La librairie Ernster comptait mettre en place le CovidCheck dès le 2 janvier, lorsqu’il était encore facultatif. Lorsque l’entreprise a communiqué sur le sujet à ses 90 salariés en décembre, elle a appris que «cinq ou six n’étaient pas vaccinés». L’entreprise a donc décidé de «décaler l’application du CovidCheck au 15 janvier» pour leur laisser le temps de recevoir leurs doses, explique Annick Ernster, en charge des ressources humaines dans l’entreprise familiale. Résultat: il n’y a plus qu’une personne qui n’est pas vaccinée ou guérie. «Elle est en congé cette semaine, mais nous a dit qu’elle allait ramener un certificat comme prévu par la loi», assure-t-elle. «Les responsables ont des listes de vaccinés et guéris avec les dates, elles seront détruites fin février. Pour l’instant, tout fonctionne. Nous n’avons pas eu d’oppositions.»

Ici non plus, «nous n’avons jamais eu de télétravail», sauf pour des cas «exceptionnels». Par exemple, quand la crèche de la responsable de la comptabilité a fermé. Le peu de salariés dans les bureaux qui pourraient, techniquement, télétravailler n’en ont jamais fait la demande, selon Annick Ernster. «Ils sont aussi d’avis que c’est mieux d’être au bureau.»

Des recommandations adaptables

Chez ArcelorMittal, «à la louche, un tiers des employés sont éligibles au télétravail», estime l’entreprise sidérurgique de 3.660 salariés. Pour ces derniers, la recommandation est alors de «trois jours de présence par semaine». Son application peut varier d’une équipe à l’autre. «Trois jours, c’est un minimum. Si un responsable pense que son équipe doit venir quatre ou cinq jours, c’est lui qui décide.» Cette situation ne crée-t-elle pas des frustrations chez certains? «Nous n’avons pas de problématique spécifique. Comme dans toute communauté, il y a sûrement des gens mécontents.» Un accord a également été négocié avec les représentants du personnel pour l’inscrire à plus long terme, mais il n’a pas encore été communiqué.

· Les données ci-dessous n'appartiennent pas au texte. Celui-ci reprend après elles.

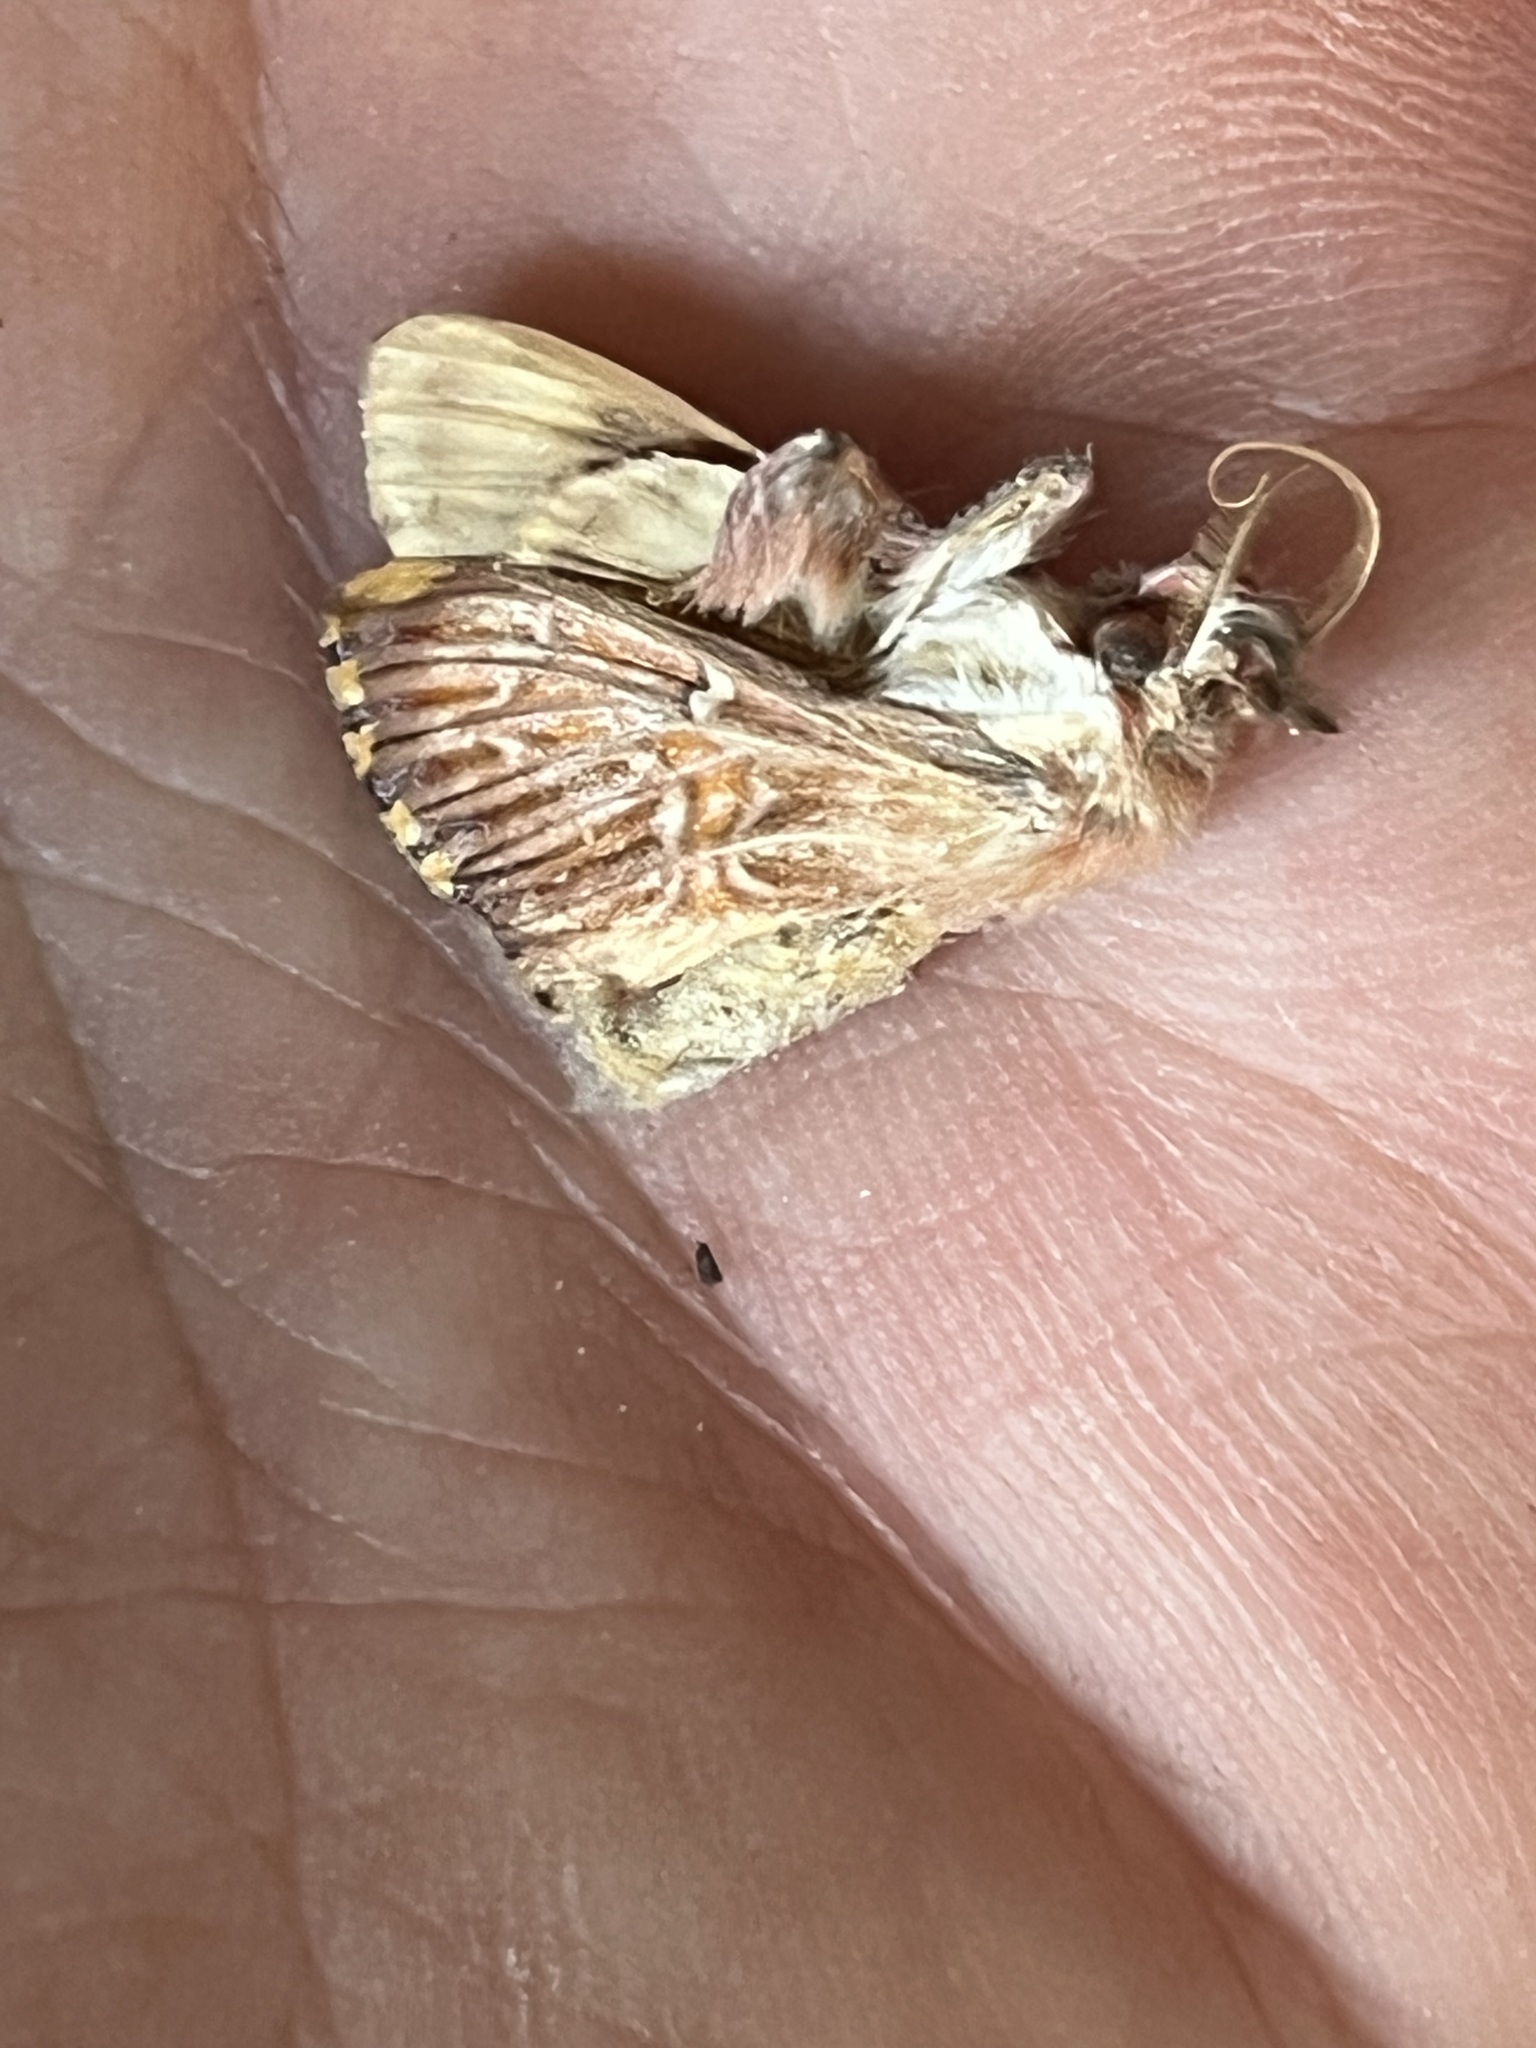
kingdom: Animalia
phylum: Arthropoda
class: Insecta
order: Lepidoptera
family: Erebidae
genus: Sosxetra
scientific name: Sosxetra grata
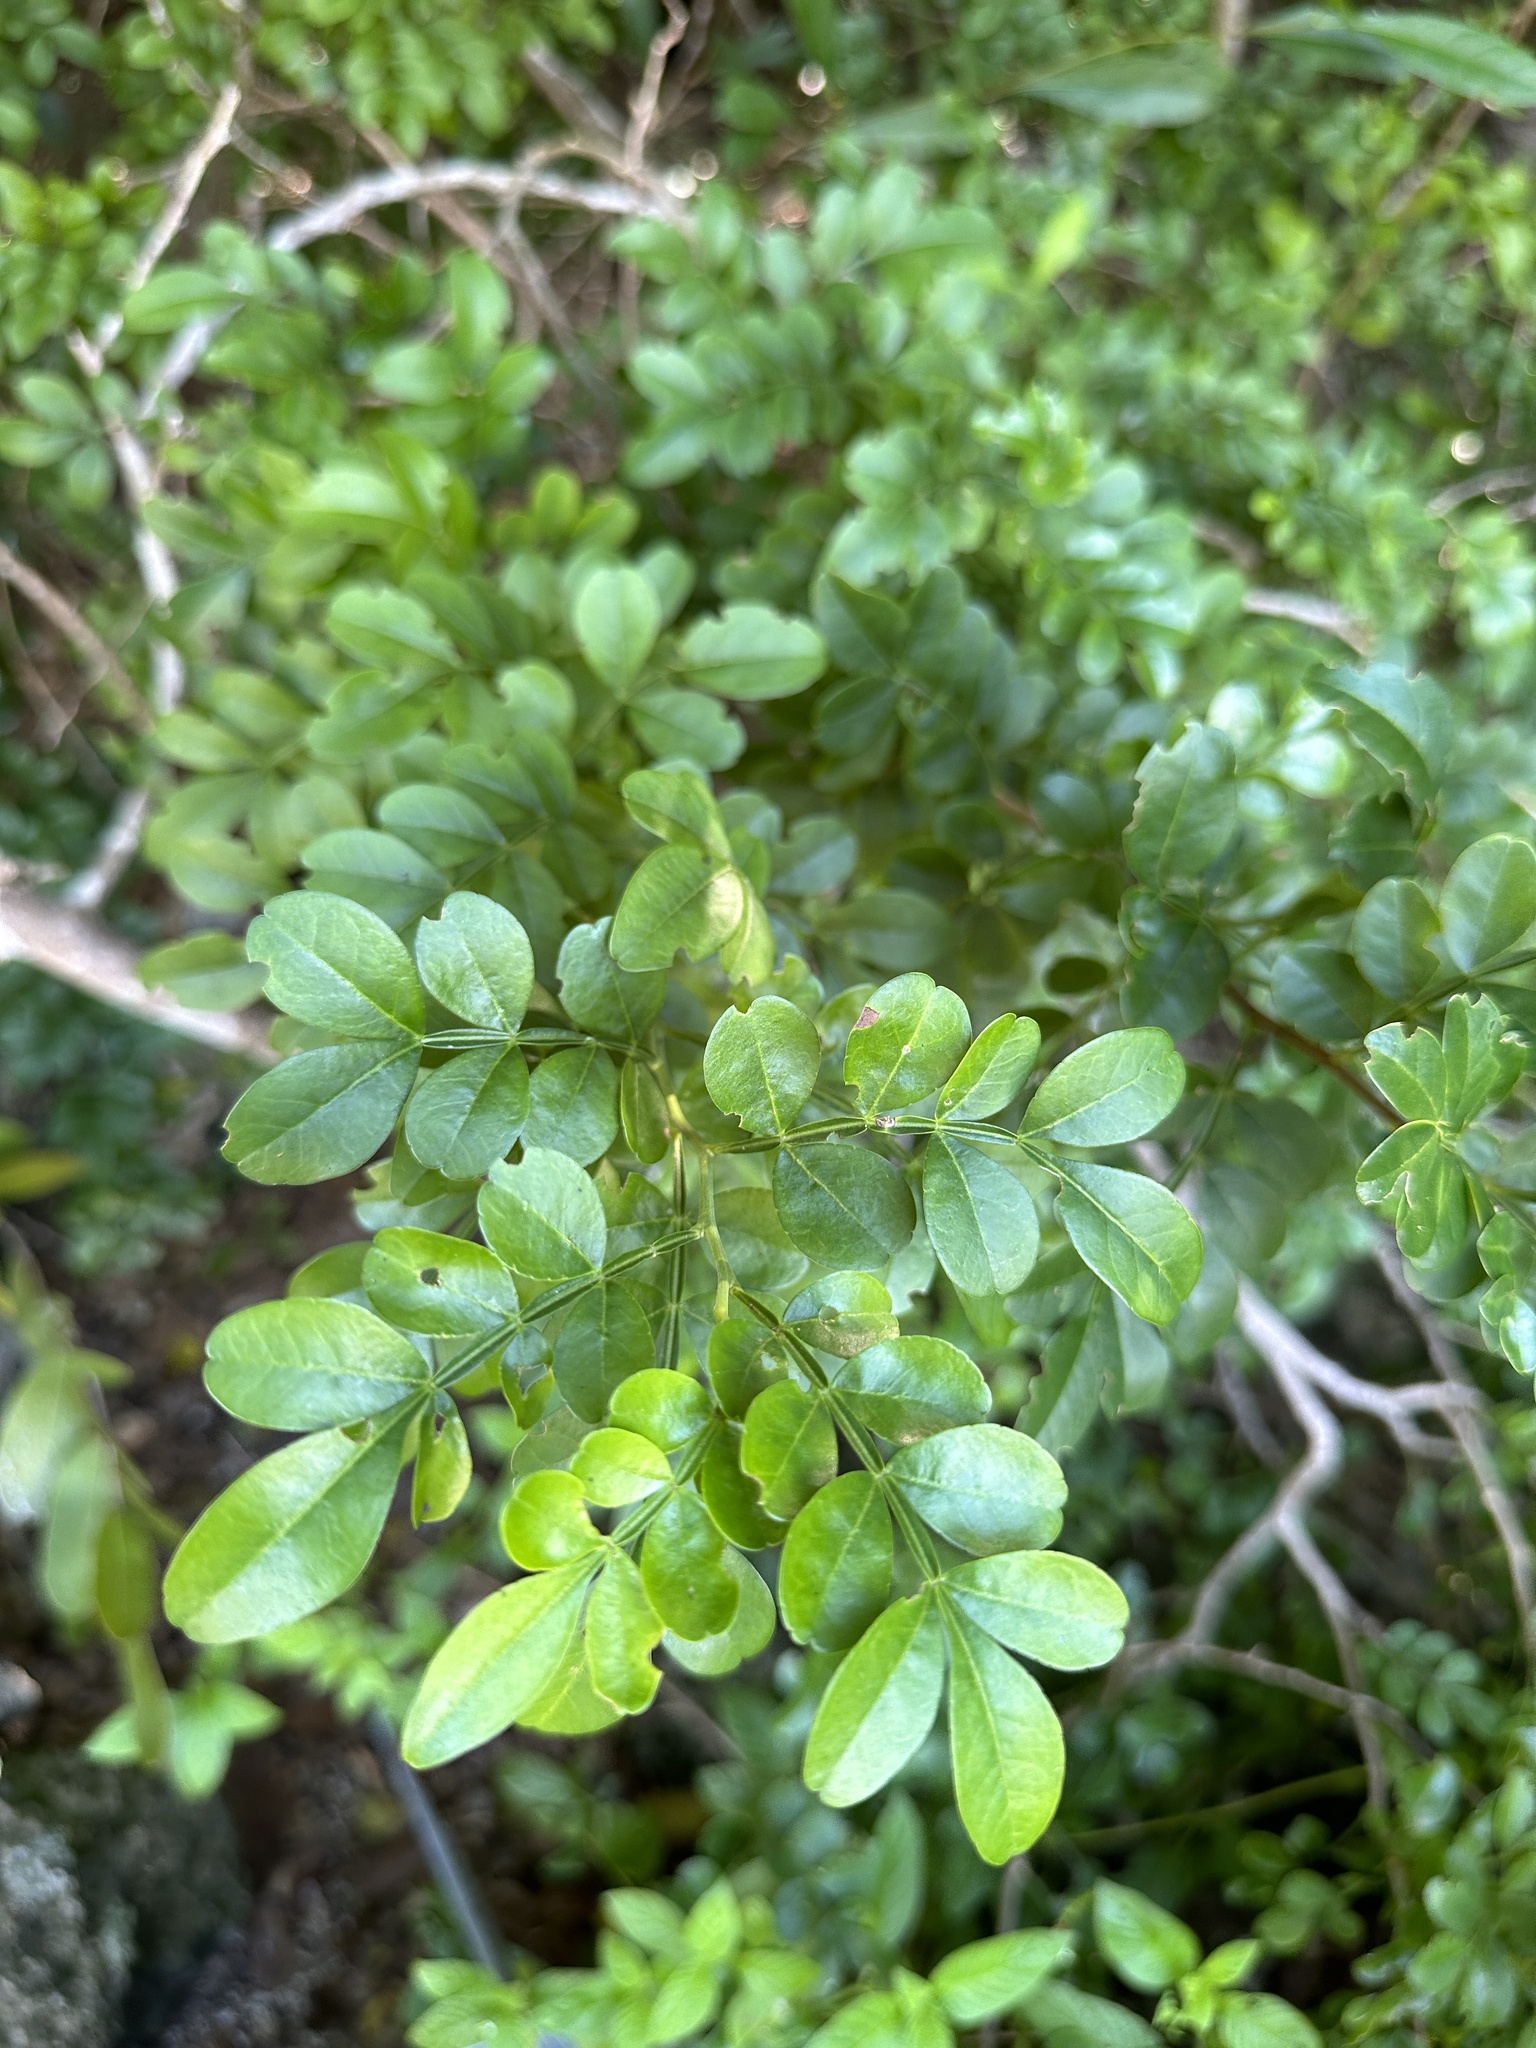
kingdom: Plantae
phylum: Tracheophyta
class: Magnoliopsida
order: Sapindales
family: Rutaceae
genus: Zanthoxylum
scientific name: Zanthoxylum fagara
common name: Lime prickly-ash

Les décisions liées à la crise sont prises de manière «collégiale». Les réunions de crise se tiennent quand les annonces gouvernementales le requièrent. La communication de ces décisions dépend de qui porte le projet, à la fois par mail, sur l’intranet, sur les écrans télévisés et les panneaux d’affichage de la société.

Pour le CovidCheck, l’entreprise a décidé de désactiver les badges des personnes ne s’étant pas inscrites sur les listes de vaccinés ou guéris, qui doivent alors montrer leur certificat à l’entrée chaque matin. Pour éviter tout conflit, «cela a été expliqué noir sur blanc», précise l’entreprise. «C’est une réglementation qui s’applique. C’est comme porter un casque sur les chantiers, ce n’est pas une option.» Depuis son entrée en application le 15 janvier, le nombre de personnes ayant dû rentrer chez elles sans salaire parce qu’elles n’avaient pas de CovidCheck valide «se compte sur les doigts d’une main». 

Reste à savoir quels seront les prochains défis, peut-être liés à une obligation vaccinale?